Even after the SEC’s removal of 842 companies, hundreds of others may still be trading. Various rulings of the SEC demonstrate that the circumstances that might lead it to suspend trading include:

  • A lack of current, accurate, or adequate information about the company, for example, when a company is not current in its filings of periodic reports;
  • Questions about the accuracy of publicly available information, including in company press releases and reports, about the company’s current operational status, financial condition, or business transactions;
  • Questions about trading in the stock, including trading by insiders, potential market manipulation, and the ability to clear and settle transactions in the stock.

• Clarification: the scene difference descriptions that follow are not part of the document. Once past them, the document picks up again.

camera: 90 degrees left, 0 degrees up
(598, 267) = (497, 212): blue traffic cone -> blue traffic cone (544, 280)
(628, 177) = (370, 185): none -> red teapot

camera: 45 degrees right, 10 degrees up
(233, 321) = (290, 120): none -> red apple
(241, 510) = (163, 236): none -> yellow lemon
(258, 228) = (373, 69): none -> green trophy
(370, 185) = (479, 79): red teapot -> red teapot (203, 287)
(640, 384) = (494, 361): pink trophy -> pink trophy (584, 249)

While the SEC has argued its method of targeting shell companies as preventive and prudential regulation, lawyers and media have criticised such a move as a regulator’s failure to find evidence of manipulation or securities fraud against controllers of shell companies, and using a selective action to defend a too-little-too-late regulatory inaction. Till date, there is no known study on the efficacy of this move, as it is difficult to measure the extent to which Operation Shell Expel averted fraud, statistically. On the other hand, the SEC failed to prove charges and found considerable difficulties in litigations against the custodianship hijackers or Shell Kings – the brains behind such shell companies or their marketers.

For SEBI, More Questions Than Answers

SEBI’s challenges are similar. Companies are likely to litigate and ask why SEBI did not think it appropriate to seek details from them, provide them a hearing or independently verify the factual position, in effect presuming everything against them. The authorities should be mindful of the seriousness of such actions, as it may raise stern questions and cast doubts about the company in the minds of investors, failing its reinforcement plans.

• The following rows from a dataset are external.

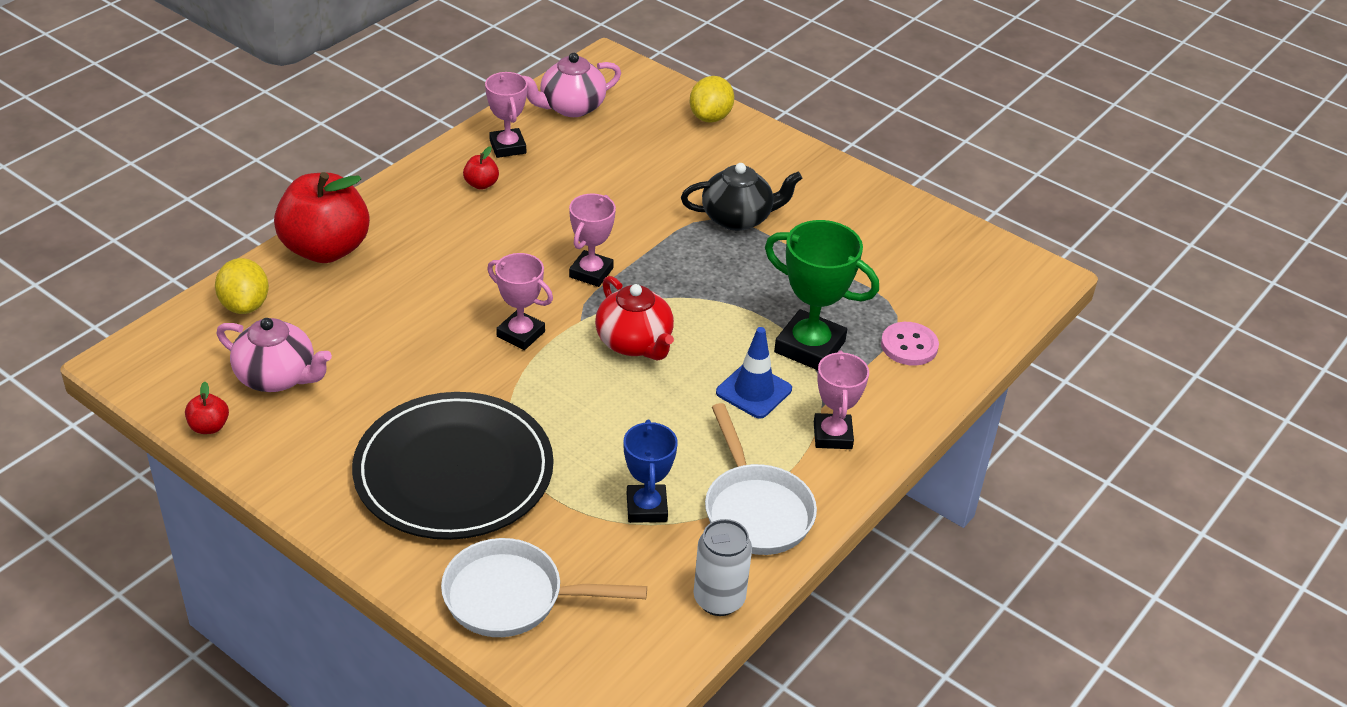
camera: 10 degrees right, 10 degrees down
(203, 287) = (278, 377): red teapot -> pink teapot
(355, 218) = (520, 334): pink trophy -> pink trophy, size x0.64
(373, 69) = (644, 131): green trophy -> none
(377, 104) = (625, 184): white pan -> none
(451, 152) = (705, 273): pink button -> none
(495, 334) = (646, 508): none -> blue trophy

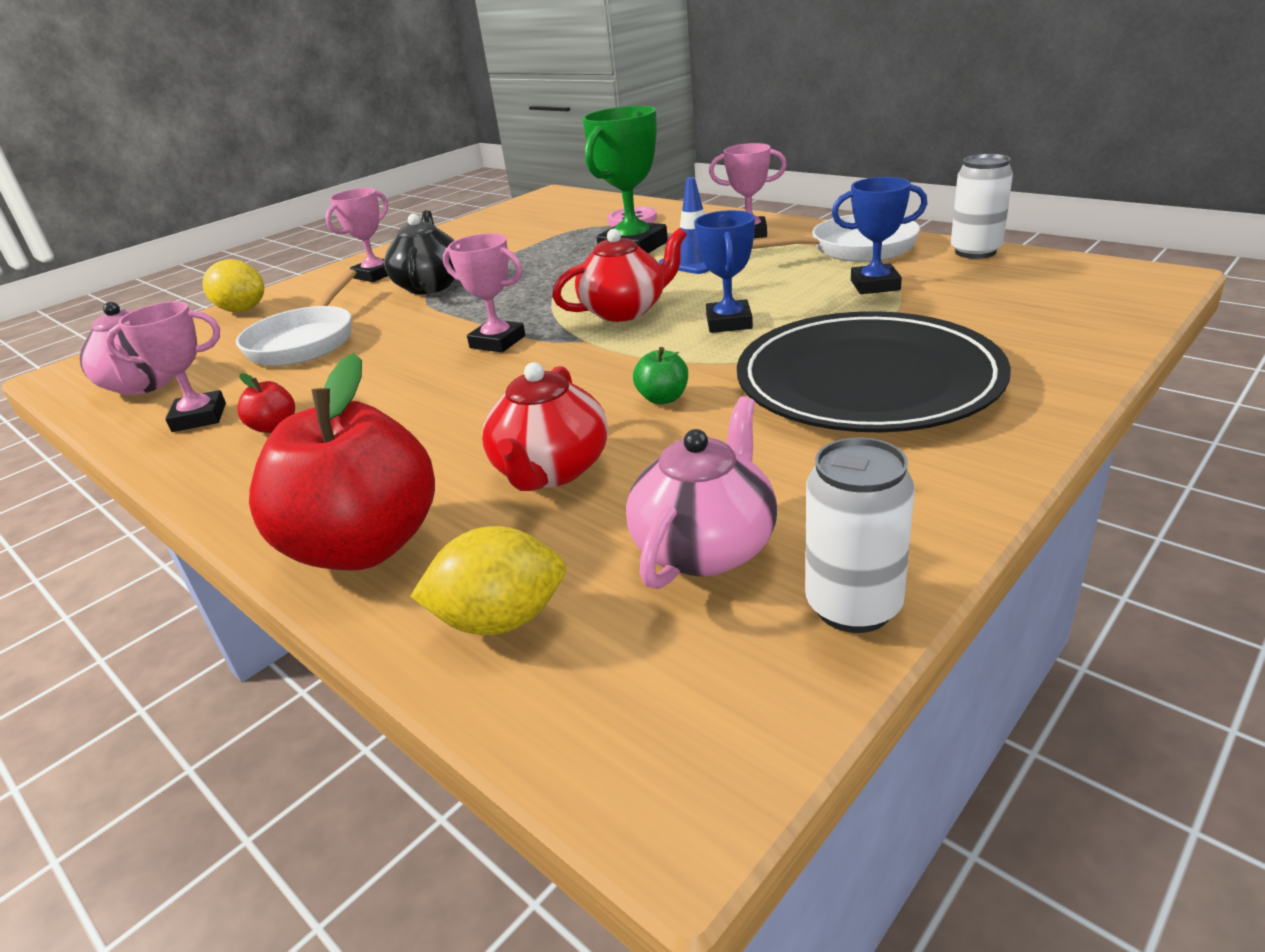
camera: 80 degrees left, 10 degrees down
(209, 427) = (853, 607): red apple -> white can
(379, 314) = (551, 471): none -> red teapot
(460, 363) = (663, 398): none -> green apple
(513, 597) = (1048, 328): white pan -> white pan (306, 341)
(520, 334) = (606, 368): pink trophy -> pink trophy (375, 275)
(588, 405) = (729, 322): none -> blue trophy

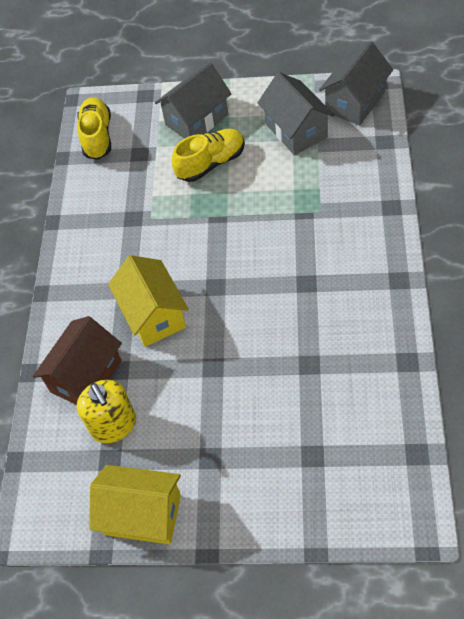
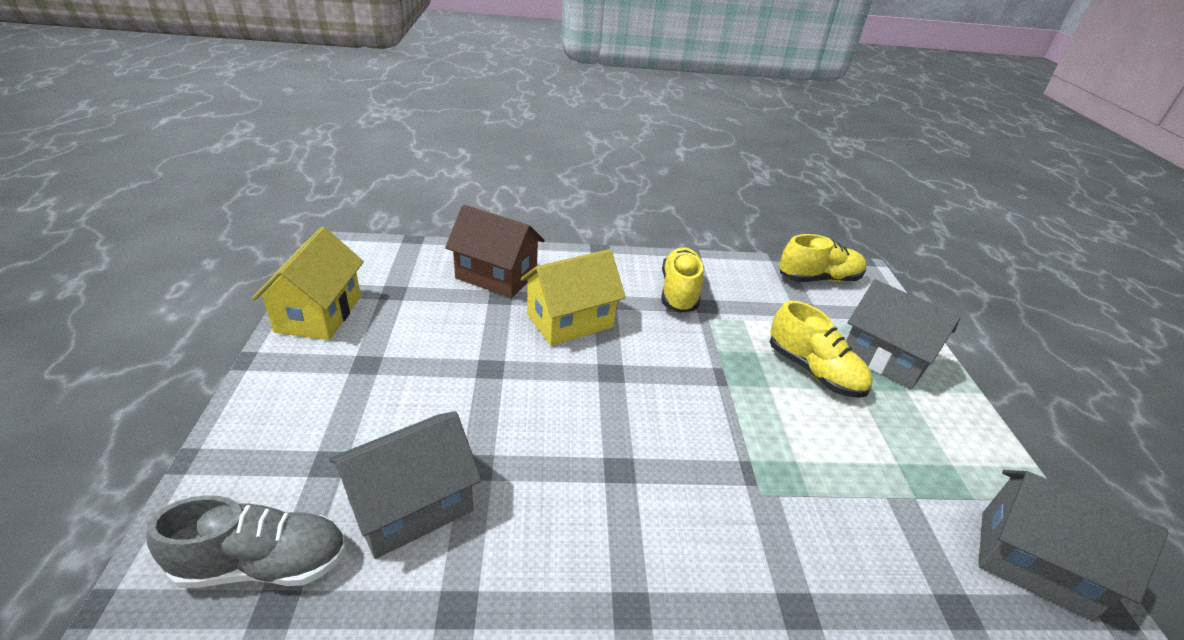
camera: 75 degrees right, 20 degrees down
(114, 235) = (679, 292): none -> yellow shoe
(114, 425) = (433, 294): yellow soap dispenser -> none
(296, 130) = (919, 469): grey house -> grey house (411, 506)
(391, 470) = (263, 564): none -> grey shoe

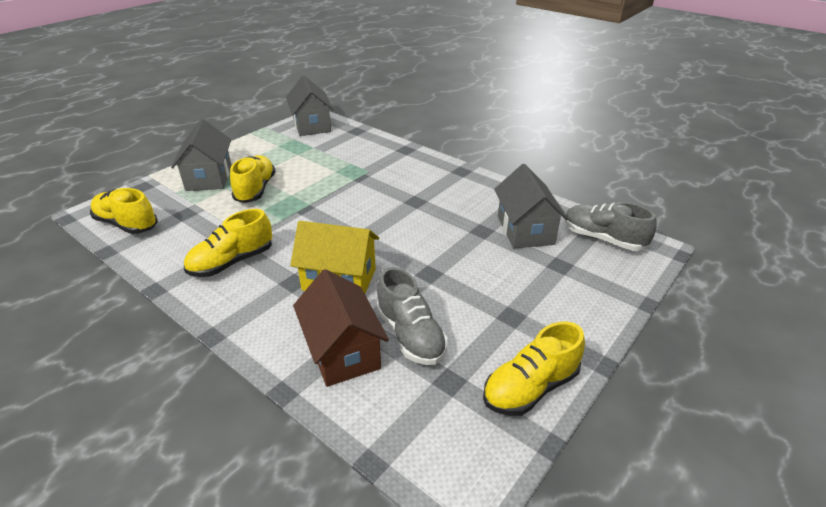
camera: 135 degrees left, 0 degrees up
(319, 313) = (530, 387): yellow house -> yellow shoe
(411, 506) = (525, 230): grey house -> grey house turned 75 degrees clockwise
(454, 307) = (410, 335): none -> grey shoe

The regulator may face a challenge in explaining why a settled legal principle ei incumbit probatio qui dicit, non qui negat (the burden of proof is on the one who declares, not on one who denies – is the principle that one is considered innocent unless proven guilty) was given a go-by. This action is – in the absence of an inquiry, notice and hearing – certainly going to face a challenge and could be called presumptive, vague and against the principles of natural justice. Though every company in the SEBI list has been painted with the same brush, on the face of it, there are companies who are generating profit and financial reporting about them is publicly available.

On the other hand, writ courts are likely to ask whose interest this order seeks to protect.

The order itself shows little regard for minority investors or retail investors in these companies, whose shareholding has been rendered worthless.

The surprise attack by SEBI will practically result in a freeze in trading activity in these stocks, which constitutes almost 10 percent of the market. From a policy angle, should a regulator assume the role of an investment advisor to decide in their analysis if a company might turn out to be a mischievous one eventually, in the absence of finding fraud or manipulation? Additionally, a battery of regulatory lawyers should be ready to answer what is a ‘shell company’ and what constitutes ‘credentials/fundamentals of a company’?

Needless to say, while the object behind SEBI’s order is honorable, the process is questionable.

Sumit Agrawal is a partner at Suvan Law Advisors and Ex-Assistant Legal Advisor, SEBI.

The views expressed here are those of the author’s and do not necessarily represent the views of BloombergQuint or its editorial team.